WHAT NEEDS TO BE DONE: Although the entries contain pictures, copy only their text, exactly as written.

++++ PROVIDED ENTRIES

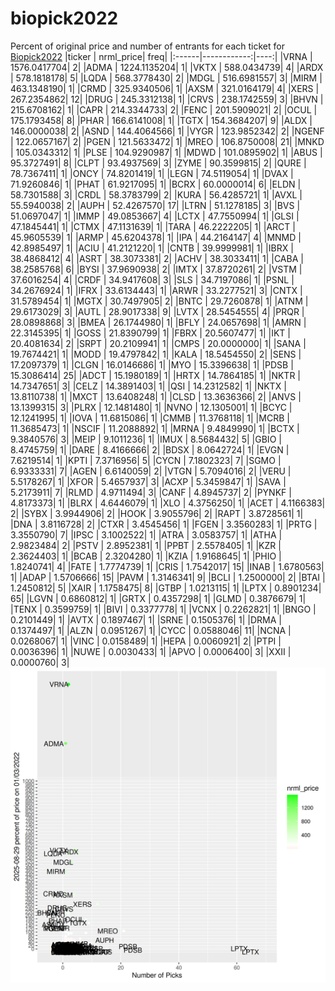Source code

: # biopick2022
Percent of original price and number of entrants for each ticket for [Biopick2022](https://twitter.com/hashtag/Biopick2022)
|ticker |   nrml_price| freq|
|:------|------------:|----:|
|VRNA   | 1576.0417704|    2|
|ADMA   | 1224.1135204|    1|
|VKTX   |  588.0434739|    4|
|ARDX   |  578.1818178|    5|
|LQDA   |  568.3778430|    2|
|MDGL   |  516.6981557|    3|
|MIRM   |  463.1348190|    1|
|CRMD   |  325.9340506|    1|
|AXSM   |  321.0164179|    4|
|XERS   |  267.2354862|   12|
|DRUG   |  245.3312138|    1|
|CRVS   |  238.1742559|    3|
|BHVN   |  215.6708162|    1|
|CAPR   |  214.3344733|    2|
|FENC   |  201.5909021|    2|
|OCUL   |  175.1793458|    8|
|PHAR   |  166.6141008|    1|
|TGTX   |  154.3684207|    9|
|ALDX   |  146.0000038|    2|
|ASND   |  144.4064566|    1|
|VYGR   |  123.9852342|    2|
|NGENF  |  122.0657167|    2|
|PGEN   |  121.5633472|    1|
|MREO   |  106.8750008|   21|
|MNKD   |  105.0343312|    1|
|PLSE   |  104.9290987|    1|
|MDWD   |  101.0895902|    1|
|ABUS   |   95.3727491|    8|
|CLPT   |   93.4937569|    3|
|ZYME   |   90.3599815|    2|
|QURE   |   78.7367411|    1|
|ONCY   |   74.8201419|    1|
|LEGN   |   74.5119054|    1|
|DVAX   |   71.9260846|    1|
|PHAT   |   61.9217095|    1|
|BCRX   |   60.0000014|    6|
|ELDN   |   58.7301588|    3|
|CRDL   |   58.3783799|    2|
|KURA   |   56.4285721|    1|
|AVXL   |   55.5940038|    2|
|AUPH   |   52.4267570|   17|
|LTRN   |   51.1278185|    3|
|BVS    |   51.0697047|    1|
|IMMP   |   49.0853667|    4|
|LCTX   |   47.7550994|    1|
|GLSI   |   47.1845441|    1|
|CTMX   |   47.1131639|    1|
|TARA   |   46.2222205|    1|
|ARCT   |   45.9605539|    1|
|ARMP   |   45.6204378|    1|
|IPA    |   44.2164147|    4|
|MNMD   |   42.8985497|    1|
|ACIU   |   41.2121220|    1|
|CNTB   |   39.9999981|    1|
|IBRX   |   38.4868412|    4|
|ASRT   |   38.3073381|    2|
|ACHV   |   38.3033411|    1|
|CABA   |   38.2585768|    6|
|BYSI   |   37.9690938|    2|
|IMTX   |   37.8720261|    2|
|VSTM   |   37.6016254|    4|
|CRDF   |   34.9417608|    3|
|SLS    |   34.7197086|    1|
|PSNL   |   34.2676924|    1|
|IFRX   |   33.6134443|    1|
|ARWR   |   33.2277521|    3|
|CNTX   |   31.5789454|    1|
|MGTX   |   30.7497905|    2|
|BNTC   |   29.7260878|    1|
|ATNM   |   29.6173029|    3|
|AUTL   |   28.9017338|    9|
|LVTX   |   28.5454555|    4|
|PRQR   |   28.0898868|    3|
|BMEA   |   26.1744980|    1|
|BFLY   |   24.0657698|    1|
|AMRN   |   22.3145395|    1|
|GOSS   |   21.8390799|    1|
|FBRX   |   20.5607477|    1|
|IKT    |   20.4081634|    2|
|SRPT   |   20.2109941|    1|
|CMPS   |   20.0000000|    1|
|SANA   |   19.7674421|    1|
|MODD   |   19.4797842|    1|
|KALA   |   18.5454550|    2|
|SENS   |   17.2097379|    1|
|CLGN   |   16.0146686|    1|
|MYO    |   15.3396638|    1|
|PDSB   |   15.3086414|   25|
|ADCT   |   15.1980189|    1|
|HRTX   |   14.7864185|    1|
|NKTR   |   14.7347651|    3|
|CELZ   |   14.3891403|    1|
|QSI    |   14.2312582|    1|
|NKTX   |   13.8110738|    1|
|MXCT   |   13.6408248|    1|
|CLSD   |   13.3636366|    2|
|ANVS   |   13.1399315|    3|
|PLRX   |   12.1481480|    1|
|NVNO   |   12.1305001|    1|
|BCYC   |   12.1241995|    1|
|IOVA   |   11.6815086|    1|
|CMMB   |   11.3768118|    1|
|MCRB   |   11.3685473|    1|
|NSCIF  |   11.2088892|    1|
|MRNA   |    9.4849990|    1|
|BCTX   |    9.3840576|    3|
|MEIP   |    9.1011236|    1|
|IMUX   |    8.5684432|    5|
|GBIO   |    8.4745759|    1|
|DARE   |    8.4166666|    2|
|BDSX   |    8.0642724|    1|
|EVGN   |    7.6219514|    1|
|KPTI   |    7.3716956|    5|
|CYCN   |    7.1802323|    7|
|SGMO   |    6.9333331|    7|
|AGEN   |    6.6140059|    2|
|VTGN   |    5.7094016|    2|
|VERU   |    5.5178267|    1|
|XFOR   |    5.4657937|    3|
|ACXP   |    5.3459847|    1|
|SAVA   |    5.2173911|    7|
|RLMD   |    4.9711494|    3|
|CANF   |    4.8945737|    2|
|PYNKF  |    4.8173373|    1|
|BLRX   |    4.6446079|    1|
|XLO    |    4.3756250|    1|
|ACET   |    4.1166383|    2|
|SYBX   |    3.9944906|    2|
|HOOK   |    3.9055796|    2|
|RAPT   |    3.8728561|    1|
|DNA    |    3.8116728|    2|
|CTXR   |    3.4545456|    1|
|FGEN   |    3.3560283|    1|
|PRTG   |    3.3550790|    7|
|IPSC   |    3.1002522|    1|
|ATRA   |    3.0583757|    1|
|ATHA   |    2.9823484|    2|
|PSTV   |    2.8952381|    1|
|PPBT   |    2.5578405|    1|
|KZR    |    2.3624403|    1|
|BCAB   |    2.3204280|    1|
|KZIA   |    1.9168645|    1|
|PHIO   |    1.8240741|    4|
|FATE   |    1.7774739|    1|
|CRIS   |    1.7542017|   15|
|INAB   |    1.6780563|    1|
|ADAP   |    1.5706666|   15|
|PAVM   |    1.3146341|    9|
|BCLI   |    1.2500000|    2|
|BTAI   |    1.2450812|    5|
|XAIR   |    1.1758475|    8|
|GTBP   |    1.0213115|    1|
|LPTX   |    0.8901234|   65|
|LGVN   |    0.6860812|    1|
|GRTX   |    0.4357298|    1|
|GLMD   |    0.3876679|    1|
|TENX   |    0.3599759|    1|
|BIVI   |    0.3377778|    1|
|VCNX   |    0.2262821|    1|
|BNGO   |    0.2101449|    1|
|AVTX   |    0.1897467|    1|
|SRNE   |    0.1505376|    1|
|DRMA   |    0.1374497|    1|
|ALZN   |    0.0951267|    1|
|CYCC   |    0.0588046|   11|
|NCNA   |    0.0268067|    1|
|VINC   |    0.0158489|    1|
|HEPA   |    0.0060921|    2|
|PTPI   |    0.0036396|    1|
|NUWE   |    0.0030433|    1|
|APVO   |    0.0006400|    3|
|XXII   |    0.0000760|    3|
![retvspicks](biopicks.png?raw=true)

++++++++

ANSWER BOX:
Source code

: # biopick2022
Percent of original price and number of entrants for each ticket for [Biopick2022](https://twitter.com/hashtag/Biopick2022)
|ticker |   nrml_price| freq|
|:------|------------:|----:|
|VRNA   | 1576.0417704|    2|
|ADMA   | 1224.1135204|    1|
|VKTX   |  588.0434739|    4|
|ARDX   |  578.1818178|    5|
|LQDA   |  568.3778430|    2|
|MDGL   |  516.6981557|    3|
|MIRM   |  463.1348190|    1|
|CRMD   |  325.9340506|    1|
|AXSM   |  321.0164179|    4|
|XERS   |  267.2354862|   12|
|DRUG   |  245.3312138|    1|
|CRVS   |  238.1742559|    3|
|BHVN   |  215.6708162|    1|
|CAPR   |  214.3344733|    2|
|FENC   |  201.5909021|    2|
|OCUL   |  175.1793458|    8|
|PHAR   |  166.6141008|    1|
|TGTX   |  154.3684207|    9|
|ALDX   |  146.0000038|    2|
|ASND   |  144.4064566|    1|
|VYGR   |  123.9852342|    2|
|NGENF  |  122.0657167|    2|
|PGEN   |  121.5633472|    1|
|MREO   |  106.8750008|   21|
|MNKD   |  105.0343312|    1|
|PLSE   |  104.9290987|    1|
|MDWD   |  101.0895902|    1|
|ABUS   |   95.3727491|    8|
|CLPT   |   93.4937569|    3|
|ZYME   |   90.3599815|    2|
|QURE   |   78.7367411|    1|
|ONCY   |   74.8201419|    1|
|LEGN   |   74.5119054|    1|
|DVAX   |   71.9260846|    1|
|PHAT   |   61.9217095|    1|
|BCRX   |   60.0000014|    6|
|ELDN   |   58.7301588|    3|
|CRDL   |   58.3783799|    2|
|KURA   |   56.4285721|    1|
|AVXL   |   55.5940038|    2|
|AUPH   |   52.4267570|   17|
|LTRN   |   51.1278185|    3|
|BVS    |   51.0697047|    1|
|IMMP   |   49.0853667|    4|
|LCTX   |   47.7550994|    1|
|GLSI   |   47.1845441|    1|
|CTMX   |   47.1131639|    1|
|TARA   |   46.2222205|    1|
|ARCT   |   45.9605539|    1|
|ARMP   |   45.6204378|    1|
|IPA    |   44.2164147|    4|
|MNMD   |   42.8985497|    1|
|ACIU   |   41.2121220|    1|
|CNTB   |   39.9999981|    1|
|IBRX   |   38.4868412|    4|
|ASRT   |   38.3073381|    2|
|ACHV   |   38.3033411|    1|
|CABA   |   38.2585768|    6|
|BYSI   |   37.9690938|    2|
|IMTX   |   37.8720261|    2|
|VSTM   |   37.6016254|    4|
|CRDF   |   34.9417608|    3|
|SLS    |   34.7197086|    1|
|PSNL   |   34.2676924|    1|
|IFRX   |   33.6134443|    1|
|ARWR   |   33.2277521|    3|
|CNTX   |   31.5789454|    1|
|MGTX   |   30.7497905|    2|
|BNTC   |   29.7260878|    1|
|ATNM   |   29.6173029|    3|
|AUTL   |   28.9017338|    9|
|LVTX   |   28.5454555|    4|
|PRQR   |   28.0898868|    3|
|BMEA   |   26.1744980|    1|
|BFLY   |   24.0657698|    1|
|AMRN   |   22.3145395|    1|
|GOSS   |   21.8390799|    1|
|FBRX   |   20.5607477|    1|
|IKT    |   20.4081634|    2|
|SRPT   |   20.2109941|    1|
|CMPS   |   20.0000000|    1|
|SANA   |   19.7674421|    1|
|MODD   |   19.4797842|    1|
|KALA   |   18.5454550|    2|
|SENS   |   17.2097379|    1|
|CLGN   |   16.0146686|    1|
|MYO    |   15.3396638|    1|
|PDSB   |   15.3086414|   25|
|ADCT   |   15.1980189|    1|
|HRTX   |   14.7864185|    1|
|NKTR   |   14.7347651|    3|
|CELZ   |   14.3891403|    1|
|QSI    |   14.2312582|    1|
|NKTX   |   13.8110738|    1|
|MXCT   |   13.6408248|    1|
|CLSD   |   13.3636366|    2|
|ANVS   |   13.1399315|    3|
|PLRX   |   12.1481480|    1|
|NVNO   |   12.1305001|    1|
|BCYC   |   12.1241995|    1|
|IOVA   |   11.6815086|    1|
|CMMB   |   11.3768118|    1|
|MCRB   |   11.3685473|    1|
|NSCIF  |   11.2088892|    1|
|MRNA   |    9.4849990|    1|
|BCTX   |    9.3840576|    3|
|MEIP   |    9.1011236|    1|
|IMUX   |    8.5684432|    5|
|GBIO   |    8.4745759|    1|
|DARE   |    8.4166666|    2|
|BDSX   |    8.0642724|    1|
|EVGN   |    7.6219514|    1|
|KPTI   |    7.3716956|    5|
|CYCN   |    7.1802323|    7|
|SGMO   |    6.9333331|    7|
|AGEN   |    6.6140059|    2|
|VTGN   |    5.7094016|    2|
|VERU   |    5.5178267|    1|
|XFOR   |    5.4657937|    3|
|ACXP   |    5.3459847|    1|
|SAVA   |    5.2173911|    7|
|RLMD   |    4.9711494|    3|
|CANF   |    4.8945737|    2|
|PYNKF  |    4.8173373|    1|
|BLRX   |    4.6446079|    1|
|XLO    |    4.3756250|    1|
|ACET   |    4.1166383|    2|
|SYBX   |    3.9944906|    2|
|HOOK   |    3.9055796|    2|
|RAPT   |    3.8728561|    1|
|DNA    |    3.8116728|    2|
|CTXR   |    3.4545456|    1|
|FGEN   |    3.3560283|    1|
|PRTG   |    3.3550790|    7|
|IPSC   |    3.1002522|    1|
|ATRA   |    3.0583757|    1|
|ATHA   |    2.9823484|    2|
|PSTV   |    2.8952381|    1|
|PPBT   |    2.5578405|    1|
|KZR    |    2.3624403|    1|
|BCAB   |    2.3204280|    1|
|KZIA   |    1.9168645|    1|
|PHIO   |    1.8240741|    4|
|FATE   |    1.7774739|    1|
|CRIS   |    1.7542017|   15|
|INAB   |    1.6780563|    1|
|ADAP   |    1.5706666|   15|
|PAVM   |    1.3146341|    9|
|BCLI   |    1.2500000|    2|
|BTAI   |    1.2450812|    5|
|XAIR   |    1.1758475|    8|
|GTBP   |    1.0213115|    1|
|LPTX   |    0.8901234|   65|
|LGVN   |    0.6860812|    1|
|GRTX   |    0.4357298|    1|
|GLMD   |    0.3876679|    1|
|TENX   |    0.3599759|    1|
|BIVI   |    0.3377778|    1|
|VCNX   |    0.2262821|    1|
|BNGO   |    0.2101449|    1|
|AVTX   |    0.1897467|    1|
|SRNE   |    0.1505376|    1|
|DRMA   |    0.1374497|    1|
|ALZN   |    0.0951267|    1|
|CYCC   |    0.0588046|   11|
|NCNA   |    0.0268067|    1|
|VINC   |    0.0158489|    1|
|HEPA   |    0.0060921|    2|
|PTPI   |    0.0036396|    1|
|NUWE   |    0.0030433|    1|
|APVO   |    0.0006400|    3|
|XXII   |    0.0000760|    3|
![retvspicks](biopicks.png?raw=true)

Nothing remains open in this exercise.